24 August 2005

The Web

Bawag opens in Libya

Bawag PSK, the Austrian bank, has become the first major European banking group to open shop in Libya, with a representative office located at the Corinthia Bab Africa hotel in Tripoli.
Bawag wants this office to serve as an entry point to the North African market in close cooperation with Bawag Malta Bank Ltd, a wholly-owned subsidiary which opened in Sliema two years ago.
Bawag’s chairman and CEO, Johann Zwettler, who led a 25-person Austrian delegation to Tripoli for the opening, said: “We understand that Libya is on the brink of major change, with outstanding plans for transformation. When you consider the country’s economic potential, these plans have strong significance.

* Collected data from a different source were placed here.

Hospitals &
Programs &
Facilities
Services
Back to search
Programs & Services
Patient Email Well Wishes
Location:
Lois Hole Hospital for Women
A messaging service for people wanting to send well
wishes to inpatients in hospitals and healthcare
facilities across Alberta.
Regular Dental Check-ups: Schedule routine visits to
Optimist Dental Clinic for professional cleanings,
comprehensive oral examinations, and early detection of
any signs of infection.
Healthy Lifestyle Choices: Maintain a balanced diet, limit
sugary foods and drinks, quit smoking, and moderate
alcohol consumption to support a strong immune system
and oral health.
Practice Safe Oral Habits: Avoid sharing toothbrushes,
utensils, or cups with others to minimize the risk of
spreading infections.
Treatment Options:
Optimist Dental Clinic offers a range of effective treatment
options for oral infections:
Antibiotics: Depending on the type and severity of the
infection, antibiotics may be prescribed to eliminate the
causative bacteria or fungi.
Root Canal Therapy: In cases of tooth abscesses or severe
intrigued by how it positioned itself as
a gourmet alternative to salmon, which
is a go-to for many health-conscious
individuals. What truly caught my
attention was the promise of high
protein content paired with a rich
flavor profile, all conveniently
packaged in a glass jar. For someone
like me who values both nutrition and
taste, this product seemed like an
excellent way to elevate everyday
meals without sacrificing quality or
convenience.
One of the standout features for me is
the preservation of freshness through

It is Bawag’s wish to be part of Libya’s evolution. We are convinced that, in opening the Tripoli office, we are taking the right step at the right time, and in the right place.”
The representative office will be headed by Bashir Ghazla, Bawag’s chief representative in Libya. He will be supported by Bashir Hagul, who is based in Malta.

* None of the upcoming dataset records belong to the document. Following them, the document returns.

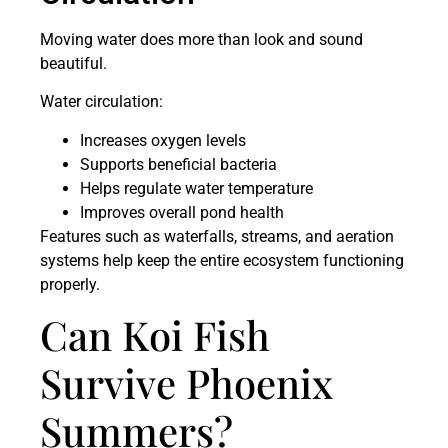
Moving water does more than look and sound
beautiful.
Water circulation:
Increases oxygen levels
Supports beneficial bacteria
Helps regulate water temperature
Improves overall pond health
Features such as waterfalls, streams, and aeration
systems help keep the entire ecosystem functioning
properly.
Can Koi Fish
Survive Phoenix
Summers?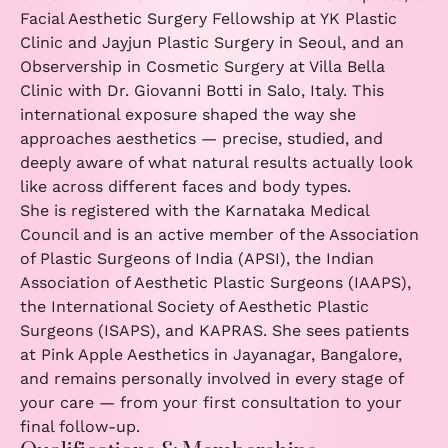
Facial Aesthetic Surgery Fellowship at YK Plastic
Clinic and Jayjun Plastic Surgery in Seoul, and an
Observership in Cosmetic Surgery at Villa Bella
Clinic with Dr. Giovanni Botti in Salo, Italy. This
international exposure shaped the way she
approaches aesthetics — precise, studied, and
deeply aware of what natural results actually look
like across different faces and body types.
She is registered with the Karnataka Medical
Council and is an active member of the Association
of Plastic Surgeons of India (APSI), the Indian
Association of Aesthetic Plastic Surgeons (IAAPS),
the International Society of Aesthetic Plastic
Surgeons (ISAPS), and KAPRAS. She sees patients
at Pink Apple Aesthetics in Jayanagar, Bangalore,
and remains personally involved in every stage of
your care — from your first consultation to your
final follow-up.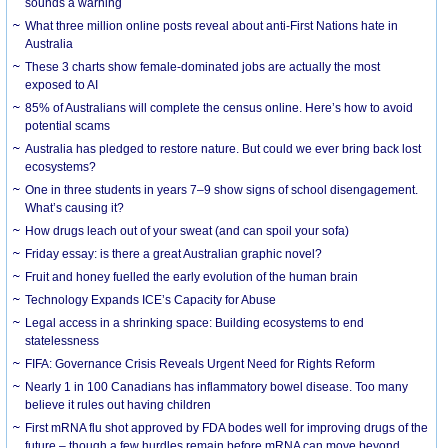
sounds a warning
What three million online posts reveal about anti-First Nations hate in
Australia
These 3 charts show female-dominated jobs are actually the most
exposed to AI
85% of Australians will complete the census online. Here’s how to avoid
potential scams
Australia has pledged to restore nature. But could we ever bring back lost
ecosystems?
One in three students in years 7–9 show signs of school disengagement.
What’s causing it?
How drugs leach out of your sweat (and can spoil your sofa)
Friday essay: is there a great Australian graphic novel?
Fruit and honey fuelled the early evolution of the human brain
Technology Expands ICE’s Capacity for Abuse
Legal access in a shrinking space: Building ecosystems to end
statelessness
FIFA: Governance Crisis Reveals Urgent Need for Rights Reform
Nearly 1 in 100 Canadians has inflammatory bowel disease. Too many
believe it rules out having children
First mRNA flu shot approved by FDA bodes well for improving drugs of the
future – though a few hurdles remain before mRNA can move beyond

Zwettler said: “We do not want to compete with Libyan banks for existing market share. We want to develop new means of banking in the Libyan market, in borrowing, lending and other financial services. We want to cooperate and collaborate, to provide our expertise, so that we may share the benefits of Libya’s development.”

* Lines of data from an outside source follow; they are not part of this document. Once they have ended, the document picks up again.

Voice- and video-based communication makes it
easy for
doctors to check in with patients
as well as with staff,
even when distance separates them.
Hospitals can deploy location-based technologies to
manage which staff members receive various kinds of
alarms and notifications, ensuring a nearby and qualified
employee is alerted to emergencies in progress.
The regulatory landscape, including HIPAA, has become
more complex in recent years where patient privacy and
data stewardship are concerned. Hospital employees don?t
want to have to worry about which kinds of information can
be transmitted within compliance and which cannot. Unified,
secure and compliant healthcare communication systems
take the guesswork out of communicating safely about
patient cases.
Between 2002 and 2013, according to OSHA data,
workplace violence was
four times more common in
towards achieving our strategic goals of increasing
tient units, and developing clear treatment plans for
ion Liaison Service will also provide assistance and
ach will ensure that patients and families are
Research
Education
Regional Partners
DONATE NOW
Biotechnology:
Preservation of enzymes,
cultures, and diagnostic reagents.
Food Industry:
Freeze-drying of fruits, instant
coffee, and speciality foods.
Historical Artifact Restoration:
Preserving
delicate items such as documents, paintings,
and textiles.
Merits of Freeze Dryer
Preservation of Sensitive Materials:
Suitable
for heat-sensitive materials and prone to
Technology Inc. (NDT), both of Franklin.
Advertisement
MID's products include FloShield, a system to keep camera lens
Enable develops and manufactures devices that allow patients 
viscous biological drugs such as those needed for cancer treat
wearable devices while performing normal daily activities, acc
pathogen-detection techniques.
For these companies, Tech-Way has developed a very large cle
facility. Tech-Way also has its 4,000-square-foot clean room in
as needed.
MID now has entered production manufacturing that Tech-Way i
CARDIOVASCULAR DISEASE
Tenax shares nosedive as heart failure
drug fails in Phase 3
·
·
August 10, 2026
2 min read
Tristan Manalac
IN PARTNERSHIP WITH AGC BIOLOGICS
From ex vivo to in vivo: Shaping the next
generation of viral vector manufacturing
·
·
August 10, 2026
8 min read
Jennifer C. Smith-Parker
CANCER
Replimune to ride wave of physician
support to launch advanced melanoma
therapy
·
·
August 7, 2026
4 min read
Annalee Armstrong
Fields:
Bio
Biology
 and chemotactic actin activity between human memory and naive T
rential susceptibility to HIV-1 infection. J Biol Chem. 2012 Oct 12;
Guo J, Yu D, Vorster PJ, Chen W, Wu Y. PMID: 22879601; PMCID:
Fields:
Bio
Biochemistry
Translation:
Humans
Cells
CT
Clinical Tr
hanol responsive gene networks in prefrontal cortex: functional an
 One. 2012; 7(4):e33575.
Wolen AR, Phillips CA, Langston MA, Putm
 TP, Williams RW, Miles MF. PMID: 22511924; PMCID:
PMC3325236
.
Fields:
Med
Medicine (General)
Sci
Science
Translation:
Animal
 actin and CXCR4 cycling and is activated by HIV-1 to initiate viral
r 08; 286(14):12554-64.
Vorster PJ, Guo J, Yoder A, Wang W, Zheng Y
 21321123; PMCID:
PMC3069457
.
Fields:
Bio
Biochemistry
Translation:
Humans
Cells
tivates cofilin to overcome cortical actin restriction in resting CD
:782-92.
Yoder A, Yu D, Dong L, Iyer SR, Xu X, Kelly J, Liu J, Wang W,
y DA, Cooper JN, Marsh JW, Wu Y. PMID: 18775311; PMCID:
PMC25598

The opening of Bawag’s Tripoli office is to be seen in the light of on-going talks between the European Union and Libya, about the latter’s participation in the projected Euro-Mediterranean Free Trade Area, which should be in place by 2010.
“Bawag is an Austrian bank, and Austria is a member of the European Union. Our relationship with Libya has to be considered in this context,” said Mr Zwettler. “As far as I know, Libya is having intensive talks with the European Union about joining the Euro-Med partnership. In any case, the European Investment bank is already actively preparing a mandate for activities with Libya, and Bawag has a good and close relationship with the European Investment Bank.” Ewald Nowotny, former vice president of the EIB and its current honorary vice president, was in Tripoli for the opening of Bawag’s representative office.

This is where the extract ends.